The fruit cluster, or Bob, of Smooth Sumac (Rhus glabra) along a Rail Trail in Southeastern PA

 

My dad looks at me dubiously over the dining room table all decked out for Thanksgiving. I recognize the look, because I have inherited it. If I feel someone is feeding me a line of crap you can read it all over my face, and that is what I am seeing here, across the table. Why the look? I have just told my dad the contents of the flower arrangement nestled among the good china, newly shined silver and gold rimmed wine glasses. I have always loved to go outside and gather what’s interesting from the yard to create seasonally representative flower arrangements. I enjoy doing this anytime but always create something for the big holidays. To me, it is fun to explore the yard in a different way, looking at plants and their parts as components of a floral design instead of a landscape design or plant community.

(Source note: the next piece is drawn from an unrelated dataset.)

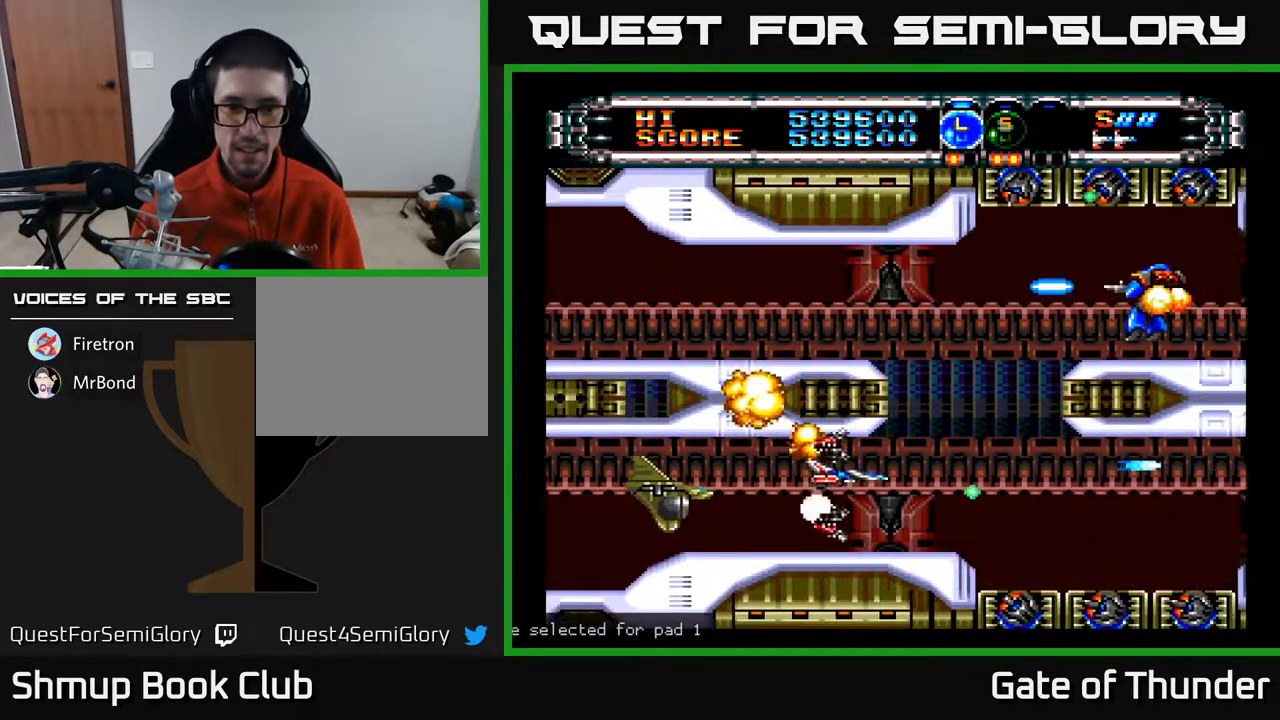
{"buttons": ["A"], "left_stick": "center", "events": [[167, "L1", "down"], [267, "L1", "up"], [400, "DPAD_UP", "down"], [467, "DPAD_UP", "up"]]}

My dad has every right to be a little doubtful about this creation. My penchant for bringing nature onto the holiday table has certainly resulted in our fair share of spiders, caterpillars, moths and other insects venturing out from their botanical hiding place and onto the crystal butter dish.  This is not lost on him. Family and friends at these dinners have always taken these visitors with good humor, laughing as, red-faced, I capture the critter and release it back into the wild. This late afternoon, the guests have not yet arrived, the table is still being set and I just placed an offending flower arrangement in the center of the table.